Es ist dieser Wow-Effekt, der hier mittlerweile von Allen verlangt und sogar per Instagram in die Welt hinausgetragen wird, so Lai stolz. Suchte man einmal nach dem Hashtag Quinary, so fände man schließlich nur Fotos vom Earl Grey Caviar Martini, einen aufwendigen Twist auf einen klassischen Martini mit einem Schaum, infundiert mit Earl Grey-Tee und Kaviar.

Gastgeber im Schüttel-Zirkus?

Doch neben all den technischen Spielereien der Mixologie-Werkstatt und zwischen all den Rotationsverdampfern blitzt immer wieder jenes im Artikel beschriebene Phänomen der asiatischen Gastfreundschaft auf. „Gastfreundschaft bedeutet für mich, dass meine Kunden zufrieden sind und dementsprechend wiederkommen. Dafür ist gute Kommunikation unabdingbar“, so Lai demütig. Es ist hier sicherlich das gute Verhältnis aus exzellentem Service und hervorragender Qualität, das die Gäste glücklich stimmt und allgemeinhin als asiatische Geheimformel für den Umgang mit Kunden gilt. Greg Dogan hebt die Wichtigkeit noch einmal hervor und betont, dass große asiatischen Hotelketten sehr viel mehr Zeit und Geld in die Schulung und Ausbildung ihrer Hotelfachkräfte investieren, um sich positiv abheben zu können.

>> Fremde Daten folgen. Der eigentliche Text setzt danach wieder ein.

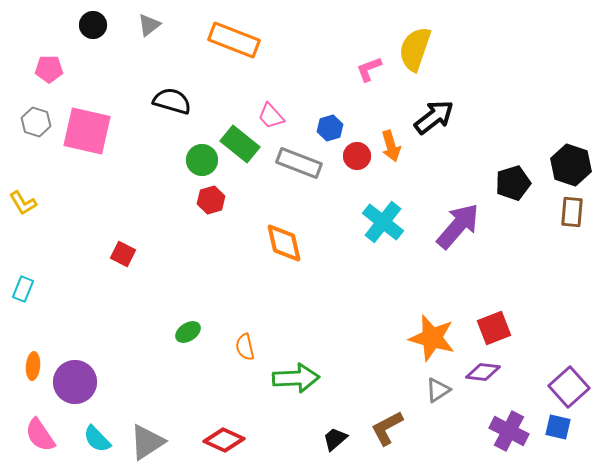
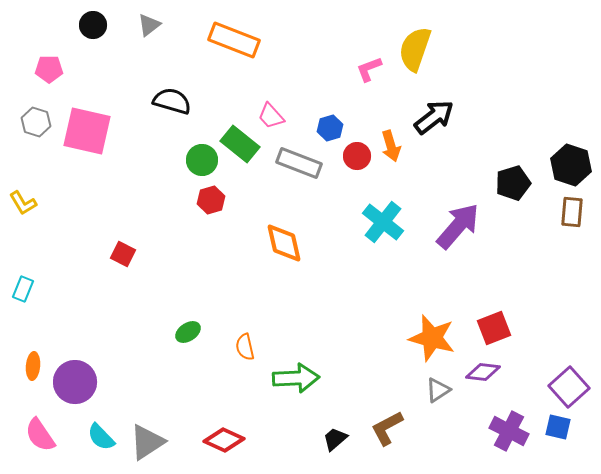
cyan semicircle at (97, 439): moved 4 px right, 2 px up
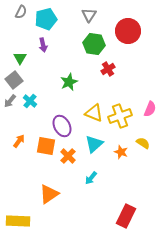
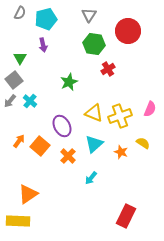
gray semicircle: moved 1 px left, 1 px down
orange square: moved 6 px left; rotated 30 degrees clockwise
orange triangle: moved 21 px left
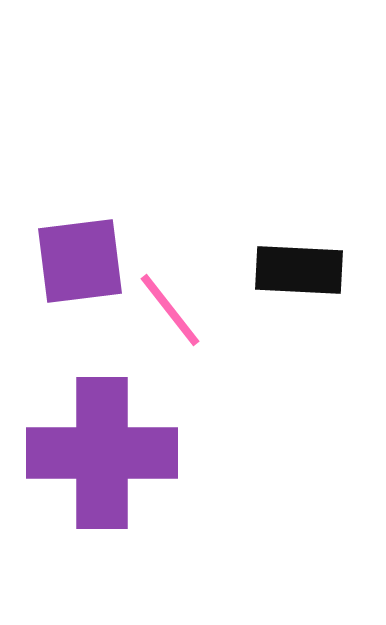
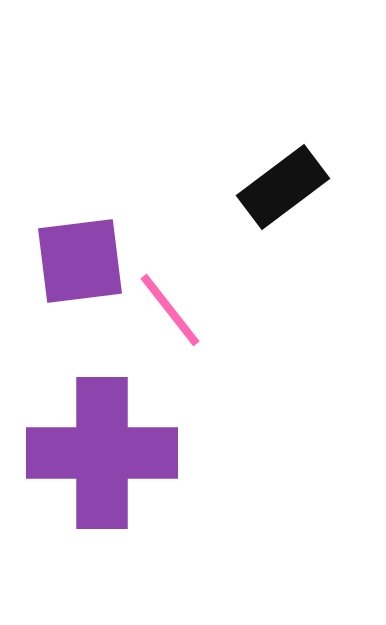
black rectangle: moved 16 px left, 83 px up; rotated 40 degrees counterclockwise
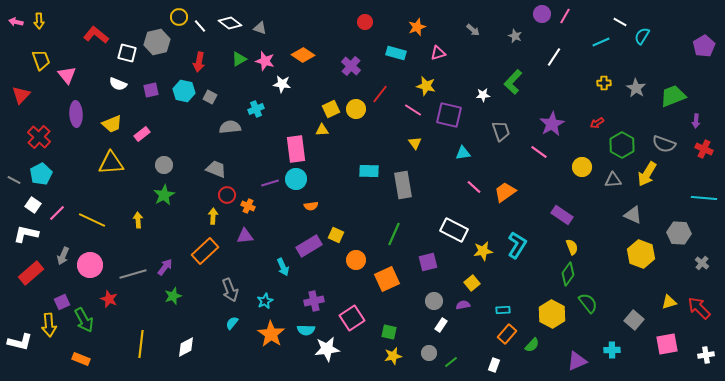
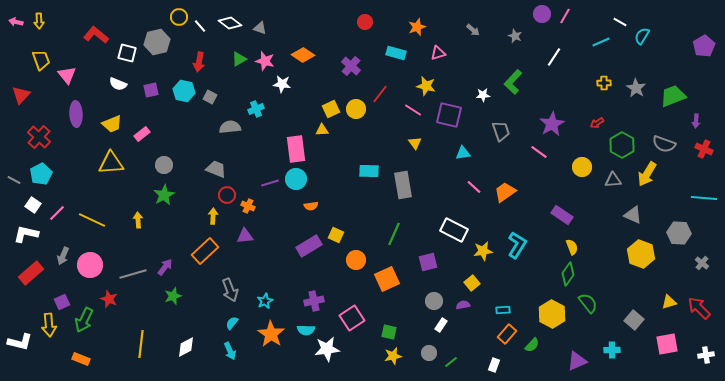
cyan arrow at (283, 267): moved 53 px left, 84 px down
green arrow at (84, 320): rotated 55 degrees clockwise
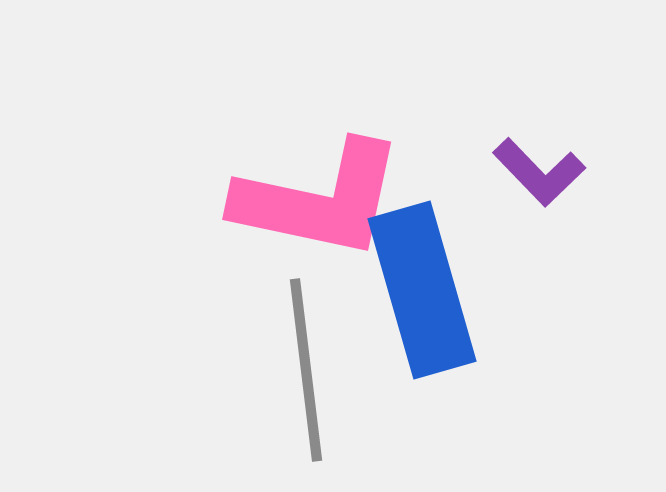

Nun mag ein ehrliches Bier häufig „authentischer“ erscheinen als das Gurkenwasser vor dem Drink, doch beweisen sie beide gleichermaßen, dass Gastfreundschaft nichts mit Etikette zu tun hat. Dem Gast mit einem freundlichen und aufrichtigen Lächeln interessiert entgegen zu treten, seine Bestellung aufmerksam und neutral aufzunehmen und ihm das Labsal seiner Wahl herzlich zu servieren, das geht sowohl auf regelrecht devot-serviceorientieren asian-way als auch europäisch-locker. Auch wenn Gastfreundschaft in Asien möglicherweise extremer in Szene gesetzt wird, so darf der Kern der Aussage nicht vergessen werden: Die Herzlichkeit.